Curious Meta-Controller: Adaptive Alternation between Model-Based and Model-Free Control in Deep Reinforcement Learning
This addresses the problem of high sample requirements in model-free RL for robotics, offering a hybrid solution that is incremental but practical for real-world applications.
The paper tackles the trade-off between sample efficiency and representational limitations in deep reinforcement learning for continuous control by proposing the Curious Meta-Controller, which adaptively alternates between model-based and model-free control using curiosity feedback, achieving near-optimal performance and improved sample efficiency on robotic reaching and grasping tasks from raw-pixel input.
Recent success in deep reinforcement learning for continuous control has been dominated by model-free approaches which, unlike model-based approaches, do not suffer from representational limitations in making assumptions about the world dynamics and model errors inevitable in complex domains.
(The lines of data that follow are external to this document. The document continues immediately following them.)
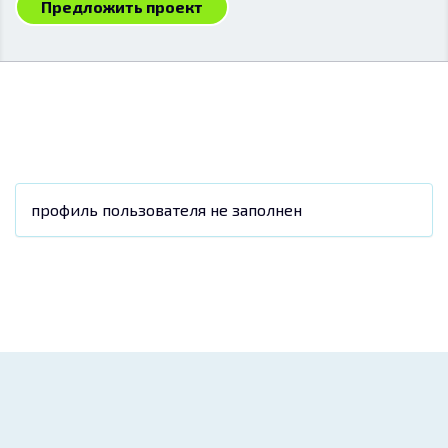
Предложить проект
профиль пользователя не заполнен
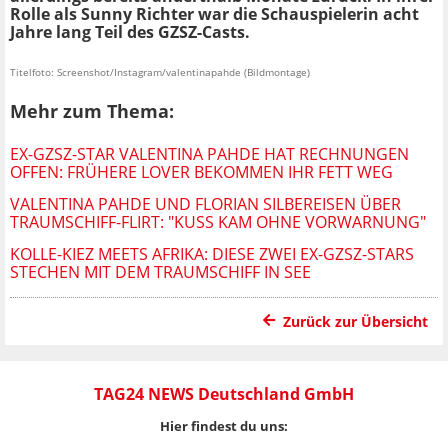
Rolle als Sunny Richter war die Schauspielerin acht
Jahre lang Teil des GZSZ-Casts.
Titelfoto: Screenshot/Instagram/valentinapahde (Bildmontage)
Mehr zum Thema:
EX-GZSZ-STAR VALENTINA PAHDE HAT RECHNUNGEN
OFFEN: FRÜHERE LOVER BEKOMMEN IHR FETT WEG
VALENTINA PAHDE UND FLORIAN SILBEREISEN ÜBER
TRAUMSCHIFF-FLIRT: "KUSS KAM OHNE VORWARNUNG"
KOLLE-KIEZ MEETS AFRIKA: DIESE ZWEI EX-GZSZ-STARS
STECHEN MIT DEM TRAUMSCHIFF IN SEE
Zurück zur Übersicht
TAG24 NEWS Deutschland GmbH
Hier findest du uns:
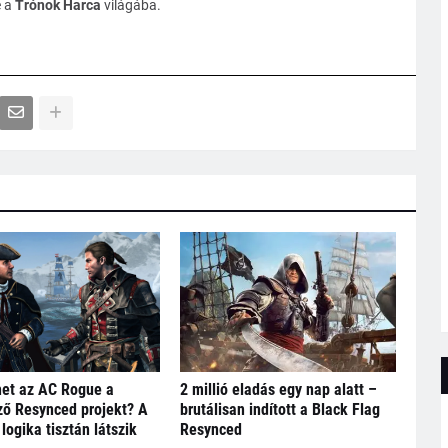
e a
Trónok Harca
világába.
het az AC Rogue a
2 millió eladás egy nap alatt –
ő Resynced projekt? A
brutálisan indított a Black Flag
logika tisztán látszik
Resynced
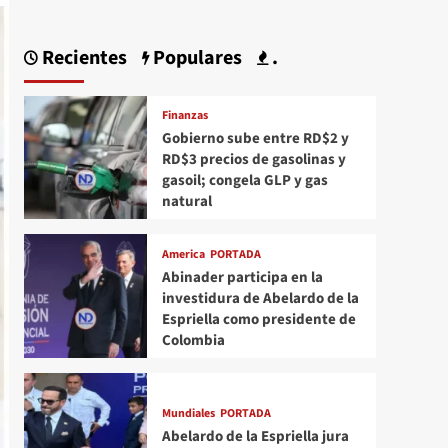
Recientes
Populares
.
Finanzas
Gobierno sube entre RD$2 y
RD$3 precios de gasolinas y
gasoil; congela GLP y gas
natural
America
PORTADA
Abinader participa en la
investidura de Abelardo de la
Espriella como presidente de
Colombia
Mundiales
PORTADA
Abelardo de la Espriella jura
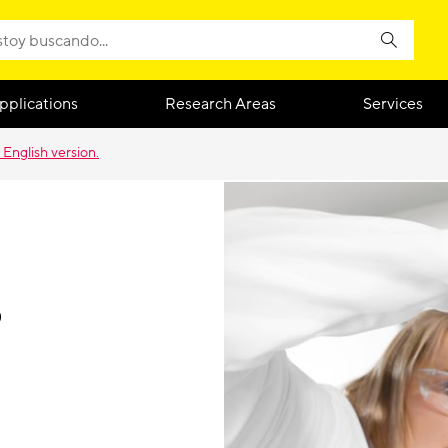
pplications
Research Areas
Services
 English version.
®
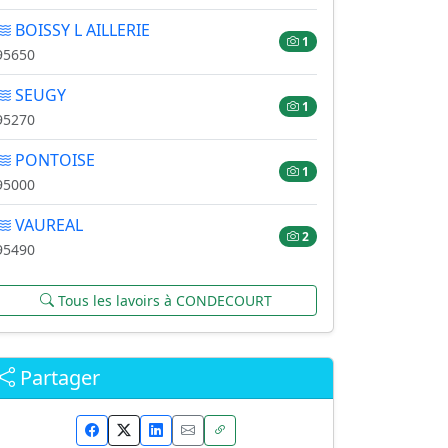
BOISSY L AILLERIE
1
95650
SEUGY
1
95270
PONTOISE
1
95000
VAUREAL
2
95490
Tous les lavoirs à CONDECOURT
Partager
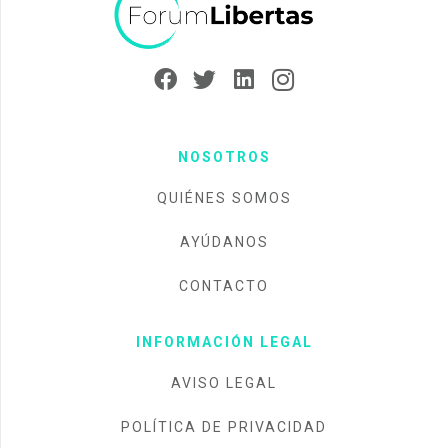
NOSOTROS
QUIÉNES SOMOS
AYÚDANOS
CONTACTO
INFORMACIÓN LEGAL
AVISO LEGAL
POLÍTICA DE PRIVACIDAD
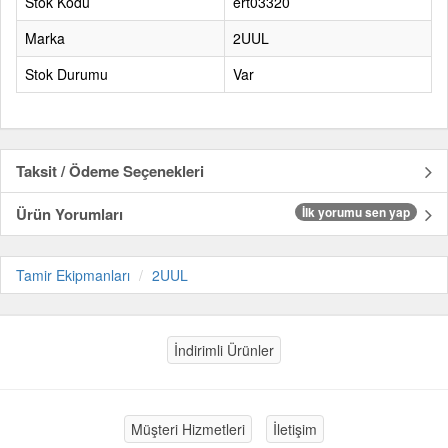
Stok Kodu
ert03320
Marka
2UUL
Stok Durumu
Var
Taksit / Ödeme Seçenekleri
Ürün Yorumları
İlk yorumu sen yap
Tamir Ekipmanları
2UUL
İndirimli Ürünler
Müşteri Hizmetleri
İletişim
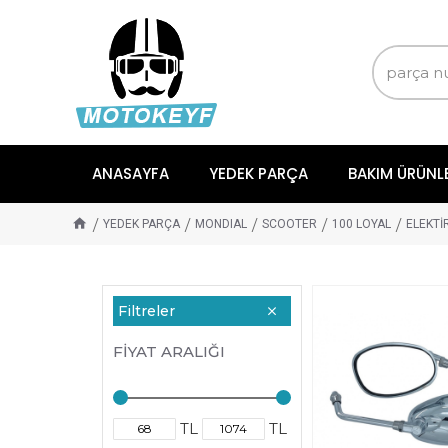
ANASAYFA
YEDEK PARÇA
BAKIM ÜRÜNL
YEDEK PARÇA
MONDIAL
SCOOTER
100 LOYAL
ELEKTİ
Filtreler
FIYAT ARALIĞI
TL
TL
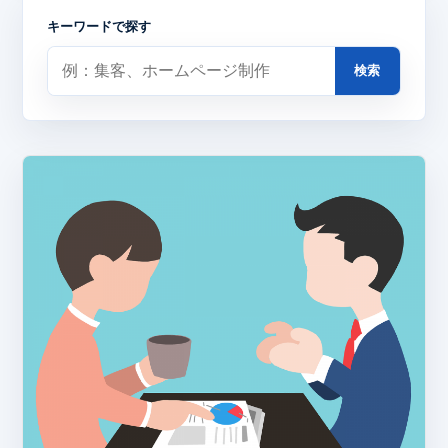
キーワードで探す
検索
However, they require a lot of experiences compared to model-based approaches that are typically more sample-efficient. We propose to combine the benefits of the two approaches by presenting an integrated approach called Curious Meta-Controller. Our approach alternates adaptively between model-based and model-free control using a curiosity feedback based on the learning progress of a neural model of the dynamics in a learned latent space. We demonstrate that our approach can significantly improve the sample efficiency and achieve near-optimal performance on learning robotic reaching and grasping tasks from raw-pixel input in both dense and sparse reward settings.